‘Tinder for friends’ uses AI to block flirty messages

‘Tinder for friends’ uses AI to block flirty messages

Making new friends as an adult is hard, and it’s easy to find yourself relying on old college pals and work colleagues to bolster your social life, even if the former live on the other side of the country and the latter are, well, your work colleagues.

Many an app has tried and largely failed to address this problem, but as any woman who’s been brave enough to seek friends — genuine platonic friends — online will know, it’s not long before your inbox is inundated with dire pickup lines, weak attempts at ‘cheeky banter’ and, of course, the ubiquitous dick pic. Enter Patook.
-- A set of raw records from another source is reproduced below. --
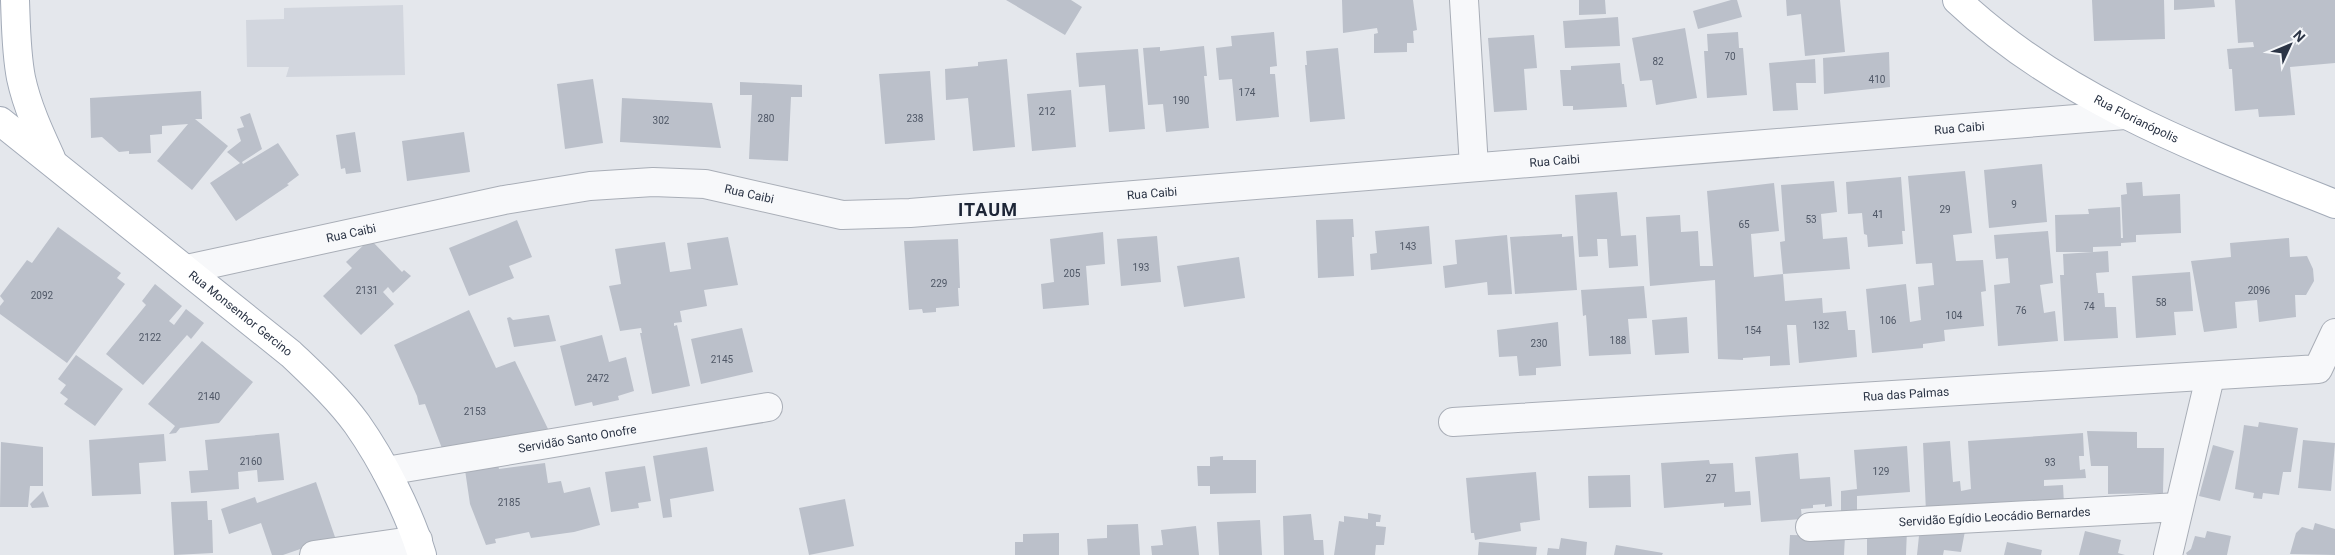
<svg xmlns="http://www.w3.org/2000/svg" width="2335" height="555" viewBox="0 0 2335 555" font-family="Roboto,sans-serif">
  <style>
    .built { fill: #d2d6de }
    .building { fill: #bbc0ca }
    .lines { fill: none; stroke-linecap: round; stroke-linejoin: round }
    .minor-casing { stroke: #a9aeb7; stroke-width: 30 }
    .major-casing { stroke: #a3abb8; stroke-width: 30 }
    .minor { stroke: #f7f8fa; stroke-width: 28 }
    .major { stroke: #fff; stroke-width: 28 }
    .labels { text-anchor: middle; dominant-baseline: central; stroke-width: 4; stroke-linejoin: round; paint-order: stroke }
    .number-label { font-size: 10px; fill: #4f5766 }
    .street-label { font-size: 12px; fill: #2b3445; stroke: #f4f6f9 }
    .district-label { font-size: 18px; font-weight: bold; letter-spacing: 1px; fill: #1d2536; stroke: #f4f6f9 }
  </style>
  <rect width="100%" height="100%" fill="#e4e7ec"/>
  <path class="built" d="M403,5l2,70 -119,2 3,-10h-42l-1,-47 38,-1v-11z"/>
  <path class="building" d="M1006,0h65l11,7 -17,28z
    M1342,0h71l4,30 -4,1 1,12h-7v9l-33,1v-19l4,-1 -1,-5 -34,5z
    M1579,0h26l1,14 -27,1z
    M1731,0h6l5,17 -44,12 -5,-18z
    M1786,0h54l5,52 -40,4 -4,-42 -14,2z
    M2092,0h72l1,39 -71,2z
    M2174,0h40l1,7 -41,3z
    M2235,0h100v63l-45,4 5,48 -36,2 -1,-8 -23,2 -3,-42h-3l-2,-20 27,-2 -1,-5 -15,1z
    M1618,17l2,29 -55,2 -2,-27z
    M1685,28l12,70 -41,7 -4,-25 -12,1 -8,-43z
    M1274,32l3,34 -7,1v7h5l4,43 -43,4 -4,-42 -13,1 -3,-32 16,-2 -1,-10z
    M1738,32l1,16h4l4,47 -40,3 -3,-47h4l-1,-17z
    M1534,35l3,33 -13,1 3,41 -33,2 -6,-74z
    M1204,46l3,30h-3l5,52 -43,4 -3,-28 -15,1 -5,-57 17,-1v4z
    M1338,48l7,71 -35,3 -5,-57h2l-1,-14z
    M1138,49l7,80 -36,3 -4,-47 -26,2 -3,-34z
    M1889,52l1,35 -66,7 -1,-36z
    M1007,59l8,88 -42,4 -5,-53 -22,2 -1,-31 33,-3v-4z
    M1815,59l1,24h-20l2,27 -25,1 -4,-48z
    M1620,63l2,21h2l3,23 -54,3v-4h-10l-3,-36h11v-4z
    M930,71l5,69 -50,4 -6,-70z
    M593,79l10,64 -38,6 -8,-65z
    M740,82l62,3v12h-11l-3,64 -39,-2 3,-64h-12z
    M1071,90l5,57 -44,4 -5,-57z
    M201,91l1,28h-7l33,27 -36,44 -35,-29 31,-37 -26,2v8l-12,1 1,18 -22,1v-3l-10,1 -17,-15 -11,1 -1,-40z
    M622,98l90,5 9,45 -101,-6z
    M250,113l12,36 -20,13 1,2 35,-21 21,32 -12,9 2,1 -53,36 -26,-38 30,-20 -13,-11 14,-11 -4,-12 7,-2 -4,-10z
    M355,132l6,40 -15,2 -1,-6 -4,1 -5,-34z
    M464,132l6,40 -63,9 -5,-40z
    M2042,164l5,58 -58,6 -5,-58z
    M1965,171l7,62 -19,2 3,26 27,-1 3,31 -5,1 3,34 -40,4 1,11 -22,3v4l-51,5 -6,-64 40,-5 4,38 11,-2 -3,-33 16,-2 -2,-22 -16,1 -8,-88z
    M1901,177l4,54h-3l1,13 -35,3 -1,-12 -3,-1 -2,-21 -14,1 -2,-32z
    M1834,181l3,31 -16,2 2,25 24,-2 3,32 -67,5 2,27 37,-3 1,15 23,-2 2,19h7l2,27 -58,6 -3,-38h-9l3,40 -20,1v-10l-27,2v2l-25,-1 -3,-79 -65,6 -4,-69 34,-2 1,17 17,-1 2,35h13l-6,-75 67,-8 5,48 -28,3 3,43 29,-3 -3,-32 5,-1 -4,-56z
    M2142,182l1,14 37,-2 1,39 -45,2v7l-15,1v3l-28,1v5h-37l-1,-37 34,-1 -1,-5 32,-2 1,31h2l-2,-43 6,-1 -1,-11z
    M1617,192l4,44 15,-1 2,31 -29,2 -2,-29h-10l1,17 -19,1 -4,-62z
    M1353,219l1,18h-2l2,39 -36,2 -2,-58z
    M517,220l15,37 -23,9 5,12 -45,18 -20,-48z
    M1429,226l3,38 -61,6 -1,-16 7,-1 -2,-22z
    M58,227l63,46 -4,5 8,6 -58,79 -67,-49v-8l4,-5 -4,-5 27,-36 5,3z
    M2048,231l5,52 -13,2 4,28 11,-2 3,30 -60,5 -4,-61 16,-2 -2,-25 -12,1 -2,-24z
    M1103,232l2,32 -19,2 3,39 -46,4 -2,-25 13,-2 -4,-43z
    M1562,234v3l11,-1 4,54 -62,4 -5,-57z
    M1507,235l5,59 -24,1 -1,-13 -42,6 -2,-22 14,-2 -2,-24z
    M1157,236l4,46 -40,4 -4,-47z
    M728,237l10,48 -34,5 3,16 -27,5 2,11 -8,1v3l3,-1 13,61 -38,8 -12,-61h2l-1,-5 -21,3 -11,-45 12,-2 -6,-35 50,-7 5,30 21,-3 -4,-26z
    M2289,238l1,19 17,-1 6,13 1,12 -8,14h-11l1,22 -37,5 -2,-22 -22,2 2,26 -33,4 -13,-71 40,-4 -1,-14z
    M370,239l32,33 2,-2 7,6 -18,17 -5,-6 -5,5 11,12 -33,31 -38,-39 29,-28 -6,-6z
    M958,239l2,49h-2l1,18 -23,2v4l-13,1 -1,-4 -13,1 -5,-69z
    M2108,251l1,21 -13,1 2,20h6l1,14h11l2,31 -54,3 -4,-66h4l-1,-21z
    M1239,257l6,41 -61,9 -7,-41z
    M2190,272l3,39 -19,1 2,23 -40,3 -4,-62z
    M155,284l27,22 -13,15 5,4 12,-16 18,14 -13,16 -4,-4 -44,50 -37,-31 40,-49 -4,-4z
    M1644,286l3,32 -19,1 3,35 -42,2 -3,-41 -3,1 -2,-26z
    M469,310l27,58 19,-7 34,70 -106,20 -18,-47 -6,1 -2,-9 -23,-51z
    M549,315l7,26 -42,6 -7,-29 3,-1 3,3z
    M1687,317l2,36 -34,2 -3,-35z
    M1558,322l3,44 -25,2v7l-17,1 -2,-20 -18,1 -2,-27z
    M742,328l11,44 -52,12 -10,-45z
    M602,335l7,27 17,-5 8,34 -16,5 1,4 -26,6 -1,-4 -17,4 -15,-60z
    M202,341l51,41 -34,41 -39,5 -4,5 -7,1 6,-8 -27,-22z
    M76,355l47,34 -28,37 -31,-22 4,-5 -8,-6 6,-8 -8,-6z
    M2259,422l39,6 -7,44h-8l-4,23 -16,-2 -1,6 -9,-1 1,-5 -19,-4 9,-64 14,2z
    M2087,431l50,1v16h27l-1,45 -55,1v-28h-17z
    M279,433l5,47 -26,2 -1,-12 -19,2 1,17 -48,4 -2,-22 19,-1 -3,-30z
    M2083,433l1,23h-5l1,14 5,-1 1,9 -42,2v6l19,-1 1,19 -138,8 -3,-69 27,-2 3,41 7,-1 1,10 10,-2 -3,-48z
    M164,434l2,27 -27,2 2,31 -49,2 -3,-56z
    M2303,440l32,3 -4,48 -33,-3z
    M1,442l42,5v39h-13l-2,21h-28z
    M2213,445l21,6 -14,50 -21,-5z
    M1907,446l3,46 -53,4v20l-16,1v-26l16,-2 -3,-39z
    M707,447l7,44 -44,8 2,18 -9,1 -10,-62z
    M1798,453l2,26 30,-2 2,29 -7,1v-3l-12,1v3l-12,1 1,10 -41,3 -6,-65z
    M1223,456v4h33v33l-46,1v-8h-12l-1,-20h13v-9z
    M1709,460l1,4 23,-1 2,29 15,-1 1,14 -27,2v-4l-60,5 -3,-45z
    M545,463l3,20 13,-2 3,12 26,-6 10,38 -26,7 -43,6 -2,-6 -34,7 1,4 -10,2 -16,-41 -5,-34 33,-5 1,4z
    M645,466l6,35 -13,2 1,5 -28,4 -6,-40z
    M1536,472l4,48 -20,3 1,8 -46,9 -1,-7h-3l-5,-55z
    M1630,475l1,32 -42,1 -1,-32z
    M316,482l19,55 -52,18h-11l-11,-32 -32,11 -8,-25 34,-12 2,6z
    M43,491l6,16 -17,1 -2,-4z
    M845,499l9,47 -45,9 -10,-47z
    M207,501l1,19h4l1,33 -39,2 -3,-53z
    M1368,513l13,2 -1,7h-4v4l10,1 -2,18h-8l-1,10h-41l5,-34 5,1v-6l24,3z
    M1311,514l3,26h9l1,15h-40l-1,-39z
    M1260,520l2,35h-43l-2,-33z
    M2315,523l20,6v26l-45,-1 6,-21 6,-6 11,3z
    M1138,524l2,31h-52l-1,-16 20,-1v-13z
    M1196,526l3,29h-47l-1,-9 12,-1 -2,-15z
    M1920,526l45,5 -4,21 -17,-2 -1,5h-26z
    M1907,529l-1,26h-39v-25z
    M2085,531l36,9 -3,13 7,2h-46z
    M2207,531l24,5 -4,19h-40l-1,-2 5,-4 4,-13 10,2z
    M1059,533v22h-44v-13h8v-8z
    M1790,535l55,1 -1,19h-55z
    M1561,538l26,4 -1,13h-39l1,-7 11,1z
    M1479,542l58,5 -1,8h-58z
    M2007,542l35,8 -1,5h-37z
    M1616,545l47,8 -1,2h-48z"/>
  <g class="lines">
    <defs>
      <g id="minor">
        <path d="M1464,0l10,167"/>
        <path id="s1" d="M187,269l317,-69 86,-14 63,-4 52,2 137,31 68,-2 1215,-98"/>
        <path id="s2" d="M1453,422l865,-53 17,-36"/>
        <path id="s3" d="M386,471l382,-64"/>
        <path id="s4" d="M1810,527l369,-20"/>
        <path d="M314,555l104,-15"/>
        <path d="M2168,555l42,-178"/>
      </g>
      <g id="major">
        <path d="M15,0c1,26 1,52 6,78 6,28 18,54 30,80"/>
        <path id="s5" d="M1957,0c106,100 245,151 378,204"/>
        <path id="s6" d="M0,121l291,233c23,22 47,44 66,70 26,37 52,88 65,131"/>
      </g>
    </defs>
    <use href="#minor" class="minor-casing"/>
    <use href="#major" class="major-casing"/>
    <use href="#minor" class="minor"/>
    <use href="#major" class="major"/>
  </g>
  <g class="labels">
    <g class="number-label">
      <text x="1730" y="56">70</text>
      <text x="1658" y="61">82</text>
      <text x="1877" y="79">410</text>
      <text x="1247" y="92">174</text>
      <text x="1181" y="100">190</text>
      <text x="1047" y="111">212</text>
      <text x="766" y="118">280</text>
      <text x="915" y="118">238</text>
      <text x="661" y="120">302</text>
      <text x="2014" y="204">9</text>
      <text x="1945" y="209">29</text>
      <text x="1878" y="214">41</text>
      <text x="1811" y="219">53</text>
      <text x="1744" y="224">65</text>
      <text x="1408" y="246">143</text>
      <text x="1141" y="267">193</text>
      <text x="1072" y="273">205</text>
      <text x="939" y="283">229</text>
      <text x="367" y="290">2131</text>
      <text x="2259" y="290">2096</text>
      <text x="42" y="295">2092</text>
      <text x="2161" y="302">58</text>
      <text x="2089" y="306">74</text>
      <text x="2021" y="310">76</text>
      <text x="1954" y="315">104</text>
      <text x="1888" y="320">106</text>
      <text x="1821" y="325">132</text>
      <text x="1753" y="330">154</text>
      <text x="150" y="337">2122</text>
      <text x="1618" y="340">188</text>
      <text x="1539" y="343">230</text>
      <text x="722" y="359">2145</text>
      <text x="598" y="378">2472</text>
      <text x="209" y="396">2140</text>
      <text x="475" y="411">2153</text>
      <text x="251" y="461">2160</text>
      <text x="2050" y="462">93</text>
      <text x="1881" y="471">129</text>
      <text x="1711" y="478">27</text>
      <text x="509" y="502">2185</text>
    </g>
    <g class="street-label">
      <text stroke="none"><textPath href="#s5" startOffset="216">Rua Florianópolis</textPath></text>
      <text stroke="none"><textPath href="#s1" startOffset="1788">Rua Caibi</textPath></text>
      <text stroke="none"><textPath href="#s1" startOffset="1382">Rua Caibi</textPath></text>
      <text stroke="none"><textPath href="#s1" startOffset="978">Rua Caibi</textPath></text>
      <text stroke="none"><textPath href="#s1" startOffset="572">Rua Caibi</textPath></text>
      <text stroke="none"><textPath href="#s1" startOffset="168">Rua Caibi</textPath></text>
      <text stroke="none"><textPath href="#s6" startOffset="308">Rua Monsenhor Gercino</textPath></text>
      <text stroke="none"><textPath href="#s2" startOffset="454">Rua das Palmas</textPath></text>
      <text stroke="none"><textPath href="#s3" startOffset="194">Servidão Santo Onofre</textPath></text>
      <text stroke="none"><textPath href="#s4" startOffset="185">Servidão Egídio Leocádio Bernardes</textPath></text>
    </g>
    <g class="district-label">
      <text x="988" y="209">ITAUM</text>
    </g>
  </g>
  <g transform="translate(2290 45) rotate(46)" stroke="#f4f6f9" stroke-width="4" paint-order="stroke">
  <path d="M0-4L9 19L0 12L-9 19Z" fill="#2b3445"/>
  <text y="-8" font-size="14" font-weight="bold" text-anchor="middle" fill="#2b3445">N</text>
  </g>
</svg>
Launching globally on July 7 on iPhone and Android, the app claims to make finding new friends easier and less traumatic thanks to an algorithm which detects and blocks flirty language.

Using an AI method known as natural language processing, the ‘flirt detector’ has been trained on millions of creepy messages and pick-up lines circulating the internet, including a huge number submitted to Reddit (of course). It also responds to the behavioral activity of the user: who they message, how often, whether it’s a copy/paste job or if they’ve bothered to think of something original, and so on.

All of this combines into what Patook’s founders unsettlingly call a ‘magic sauce’, which determines whether a message is sent or not. "What kind of music do you like?" is fine. "Would you like to sit on my face?" is not. Break the rules, and you’re banned. In fact, upon the app’s beta release in 2016, five percent of users were banned before their first message was even delivered.

According to Patook CEO Antoine El Daher: "Initial feedback to the app has been extraordinary. People seeking friends and not romantic relationships have been left out in the cold until now. We anticipate rapid growth among all genders, and so far have seen approximately 40% women, 40% men, and 20% joining as couples."

Romantic advances aside, Patook (which means ‘little hug’ in Armenian) operates in much the same way as a dating app. There’s an extensive set of privacy controls, and users build a profile and search for friends based on the usual criteria: location, interests, age range. The app also uses a points system to specifically identify and rate the value of the criteria they want in a friend. So if you’re into hiking, you might give five points to people who list ‘the great outdoors’ as an interest, or if you’re into Napalm Death, you might give points to other metalheads. Whatever floats your boat, as long as you keep it clean.